GOAL OF THE EXERCISE:
Could you restate the entries below word for word and leave out the pictures?

Hardware design source files:
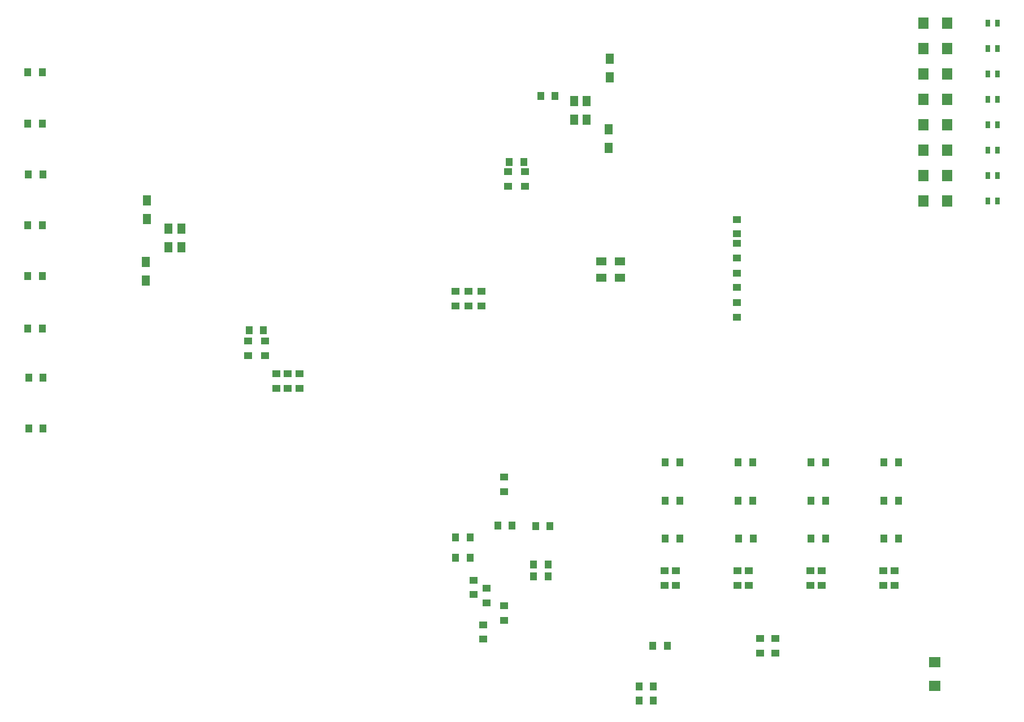
<source format=gbp>
G04 Layer_Color=128*
%FSLAX25Y25*%
%MOIN*%
G70*
G01*
G75*
%ADD28R,0.04000X0.05000*%
%ADD29R,0.06000X0.05000*%
%ADD30R,0.05000X0.04000*%
%ADD32R,0.02756X0.03937*%
%ADD38R,0.05000X0.06000*%
%ADD44R,0.07087X0.06299*%
%ADD47R,0.06299X0.07087*%
D28*
X407700Y325500D02*
D03*
X416200D02*
D03*
X588200Y464000D02*
D03*
X579700D02*
D03*
X569700Y424900D02*
D03*
X561200D02*
D03*
X562800Y210200D02*
D03*
X554300D02*
D03*
X576600Y209800D02*
D03*
X585100D02*
D03*
X575400Y187200D02*
D03*
X583900D02*
D03*
X782121Y202450D02*
D03*
X790621D02*
D03*
X739121D02*
D03*
X747621D02*
D03*
X696500D02*
D03*
X705000D02*
D03*
X653121D02*
D03*
X661621D02*
D03*
X782121Y224950D02*
D03*
X790621D02*
D03*
X739121D02*
D03*
X747621D02*
D03*
X696121D02*
D03*
X704621D02*
D03*
X653121D02*
D03*
X661621D02*
D03*
X782121Y247450D02*
D03*
X790621D02*
D03*
X739121D02*
D03*
X747621D02*
D03*
X696121D02*
D03*
X704621D02*
D03*
X653121D02*
D03*
X661621D02*
D03*
X277600Y267737D02*
D03*
X286100D02*
D03*
X277600Y297737D02*
D03*
X286100D02*
D03*
X277100Y326637D02*
D03*
X285600D02*
D03*
X277100Y357737D02*
D03*
X285600D02*
D03*
X277100Y387737D02*
D03*
X285600D02*
D03*
X277400Y417737D02*
D03*
X285900D02*
D03*
X277100Y447737D02*
D03*
X285600D02*
D03*
X277100Y478037D02*
D03*
X285600D02*
D03*
X646100Y106900D02*
D03*
X637600D02*
D03*
X583900Y180100D02*
D03*
X575400D02*
D03*
X654300Y139100D02*
D03*
X645800D02*
D03*
X637600Y115300D02*
D03*
X646100D02*
D03*
X537900Y203300D02*
D03*
X529400D02*
D03*
X537900Y191400D02*
D03*
X529400D02*
D03*
D29*
X615349Y366282D02*
D03*
X626349D02*
D03*
Y356439D02*
D03*
X615349D02*
D03*
D30*
X407100Y310600D02*
D03*
Y319100D02*
D03*
X417100Y310600D02*
D03*
Y319100D02*
D03*
X529280Y340007D02*
D03*
Y348507D02*
D03*
X537030D02*
D03*
Y340007D02*
D03*
X544780D02*
D03*
Y348507D02*
D03*
X437450Y291257D02*
D03*
Y299757D02*
D03*
X423550Y291257D02*
D03*
Y299757D02*
D03*
X430500D02*
D03*
Y291257D02*
D03*
X659271Y183550D02*
D03*
Y175050D02*
D03*
X652879Y183550D02*
D03*
Y175050D02*
D03*
X695879Y183550D02*
D03*
Y175050D02*
D03*
X702271Y183550D02*
D03*
Y175050D02*
D03*
X738879Y183550D02*
D03*
Y175050D02*
D03*
X745271Y183550D02*
D03*
Y175050D02*
D03*
X788271Y183550D02*
D03*
Y175050D02*
D03*
X781879Y183550D02*
D03*
Y175050D02*
D03*
X560400Y419100D02*
D03*
Y410600D02*
D03*
X570400Y419100D02*
D03*
Y410600D02*
D03*
X558200Y154400D02*
D03*
Y162900D02*
D03*
X540000Y178000D02*
D03*
Y169500D02*
D03*
X717900Y135000D02*
D03*
Y143500D02*
D03*
X709100Y135000D02*
D03*
Y143500D02*
D03*
X695260Y376760D02*
D03*
Y368260D02*
D03*
Y333260D02*
D03*
Y341760D02*
D03*
Y382500D02*
D03*
Y391000D02*
D03*
Y350760D02*
D03*
Y359260D02*
D03*
X545800Y151600D02*
D03*
Y143100D02*
D03*
X547700Y164600D02*
D03*
Y173100D02*
D03*
X558000Y230400D02*
D03*
Y238900D02*
D03*
D32*
X843488Y492000D02*
D03*
X849000D02*
D03*
X843488Y402000D02*
D03*
X849000D02*
D03*
X843488Y417000D02*
D03*
X849000D02*
D03*
X843488Y432000D02*
D03*
X849000D02*
D03*
X843488Y447000D02*
D03*
X849000D02*
D03*
X843488Y462000D02*
D03*
X849000D02*
D03*
X843488Y477000D02*
D03*
X849000D02*
D03*
X843488Y507000D02*
D03*
X849000D02*
D03*
D38*
X620264Y474957D02*
D03*
Y485957D02*
D03*
X619600Y444200D02*
D03*
Y433200D02*
D03*
X599400Y460900D02*
D03*
Y449900D02*
D03*
X606800Y460900D02*
D03*
Y449900D02*
D03*
X346700Y354937D02*
D03*
Y365937D02*
D03*
X367600Y385537D02*
D03*
Y374537D02*
D03*
X360200Y385537D02*
D03*
Y374537D02*
D03*
X347400Y402300D02*
D03*
Y391300D02*
D03*
D44*
X812000Y129474D02*
D03*
Y115474D02*
D03*
D47*
X805500Y402000D02*
D03*
X819500D02*
D03*
X805500Y417000D02*
D03*
X819500D02*
D03*
X805500Y432000D02*
D03*
X819500D02*
D03*
X805500Y447000D02*
D03*
X819500D02*
D03*
X805500Y462000D02*
D03*
X819500D02*
D03*
X805500Y477000D02*
D03*
X819500D02*
D03*
X805500Y492000D02*
D03*
X819500D02*
D03*
Y507000D02*
D03*
X805500D02*
D03*
M02*

</source>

EXERCISE ANSWER:
<source format=gbp>
G04 Layer_Color=128*
%FSLAX25Y25*%
%MOIN*%
G70*
G01*
G75*
%ADD28R,0.04000X0.05000*%
%ADD29R,0.06000X0.05000*%
%ADD30R,0.05000X0.04000*%
%ADD32R,0.02756X0.03937*%
%ADD38R,0.05000X0.06000*%
%ADD44R,0.07087X0.06299*%
%ADD47R,0.06299X0.07087*%
D28*
X407700Y325500D02*
D03*
X416200D02*
D03*
X588200Y464000D02*
D03*
X579700D02*
D03*
X569700Y424900D02*
D03*
X561200D02*
D03*
X562800Y210200D02*
D03*
X554300D02*
D03*
X576600Y209800D02*
D03*
X585100D02*
D03*
X575400Y187200D02*
D03*
X583900D02*
D03*
X782121Y202450D02*
D03*
X790621D02*
D03*
X739121D02*
D03*
X747621D02*
D03*
X696500D02*
D03*
X705000D02*
D03*
X653121D02*
D03*
X661621D02*
D03*
X782121Y224950D02*
D03*
X790621D02*
D03*
X739121D02*
D03*
X747621D02*
D03*
X696121D02*
D03*
X704621D02*
D03*
X653121D02*
D03*
X661621D02*
D03*
X782121Y247450D02*
D03*
X790621D02*
D03*
X739121D02*
D03*
X747621D02*
D03*
X696121D02*
D03*
X704621D02*
D03*
X653121D02*
D03*
X661621D02*
D03*
X277600Y267737D02*
D03*
X286100D02*
D03*
X277600Y297737D02*
D03*
X286100D02*
D03*
X277100Y326637D02*
D03*
X285600D02*
D03*
X277100Y357737D02*
D03*
X285600D02*
D03*
X277100Y387737D02*
D03*
X285600D02*
D03*
X277400Y417737D02*
D03*
X285900D02*
D03*
X277100Y447737D02*
D03*
X285600D02*
D03*
X277100Y478037D02*
D03*
X285600D02*
D03*
X646100Y106900D02*
D03*
X637600D02*
D03*
X583900Y180100D02*
D03*
X575400D02*
D03*
X654300Y139100D02*
D03*
X645800D02*
D03*
X637600Y115300D02*
D03*
X646100D02*
D03*
X537900Y203300D02*
D03*
X529400D02*
D03*
X537900Y191400D02*
D03*
X529400D02*
D03*
D29*
X615349Y366282D02*
D03*
X626349D02*
D03*
Y356439D02*
D03*
X615349D02*
D03*
D30*
X407100Y310600D02*
D03*
Y319100D02*
D03*
X417100Y310600D02*
D03*
Y319100D02*
D03*
X529280Y340007D02*
D03*
Y348507D02*
D03*
X537030D02*
D03*
Y340007D02*
D03*
X544780D02*
D03*
Y348507D02*
D03*
X437450Y291257D02*
D03*
Y299757D02*
D03*
X423550Y291257D02*
D03*
Y299757D02*
D03*
X430500D02*
D03*
Y291257D02*
D03*
X659271Y183550D02*
D03*
Y175050D02*
D03*
X652879Y183550D02*
D03*
Y175050D02*
D03*
X695879Y183550D02*
D03*
Y175050D02*
D03*
X702271Y183550D02*
D03*
Y175050D02*
D03*
X738879Y183550D02*
D03*
Y175050D02*
D03*
X745271Y183550D02*
D03*
Y175050D02*
D03*
X788271Y183550D02*
D03*
Y175050D02*
D03*
X781879Y183550D02*
D03*
Y175050D02*
D03*
X560400Y419100D02*
D03*
Y410600D02*
D03*
X570400Y419100D02*
D03*
Y410600D02*
D03*
X558200Y154400D02*
D03*
Y162900D02*
D03*
X540000Y178000D02*
D03*
Y169500D02*
D03*
X717900Y135000D02*
D03*
Y143500D02*
D03*
X709100Y135000D02*
D03*
Y143500D02*
D03*
X695260Y376760D02*
D03*
Y368260D02*
D03*
Y333260D02*
D03*
Y341760D02*
D03*
Y382500D02*
D03*
Y391000D02*
D03*
Y350760D02*
D03*
Y359260D02*
D03*
X545800Y151600D02*
D03*
Y143100D02*
D03*
X547700Y164600D02*
D03*
Y173100D02*
D03*
X558000Y230400D02*
D03*
Y238900D02*
D03*
D32*
X843488Y492000D02*
D03*
X849000D02*
D03*
X843488Y402000D02*
D03*
X849000D02*
D03*
X843488Y417000D02*
D03*
X849000D02*
D03*
X843488Y432000D02*
D03*
X849000D02*
D03*
X843488Y447000D02*
D03*
X849000D02*
D03*
X843488Y462000D02*
D03*
X849000D02*
D03*
X843488Y477000D02*
D03*
X849000D02*
D03*
X843488Y507000D02*
D03*
X849000D02*
D03*
D38*
X620264Y474957D02*
D03*
Y485957D02*
D03*
X619600Y444200D02*
D03*
Y433200D02*
D03*
X599400Y460900D02*
D03*
Y449900D02*
D03*
X606800Y460900D02*
D03*
Y449900D02*
D03*
X346700Y354937D02*
D03*
Y365937D02*
D03*
X367600Y385537D02*
D03*
Y374537D02*
D03*
X360200Y385537D02*
D03*
Y374537D02*
D03*
X347400Y402300D02*
D03*
Y391300D02*
D03*
D44*
X812000Y129474D02*
D03*
Y115474D02*
D03*
D47*
X805500Y402000D02*
D03*
X819500D02*
D03*
X805500Y417000D02*
D03*
X819500D02*
D03*
X805500Y432000D02*
D03*
X819500D02*
D03*
X805500Y447000D02*
D03*
X819500D02*
D03*
X805500Y462000D02*
D03*
X819500D02*
D03*
X805500Y477000D02*
D03*
X819500D02*
D03*
X805500Y492000D02*
D03*
X819500D02*
D03*
Y507000D02*
D03*
X805500D02*
D03*
M02*

</source>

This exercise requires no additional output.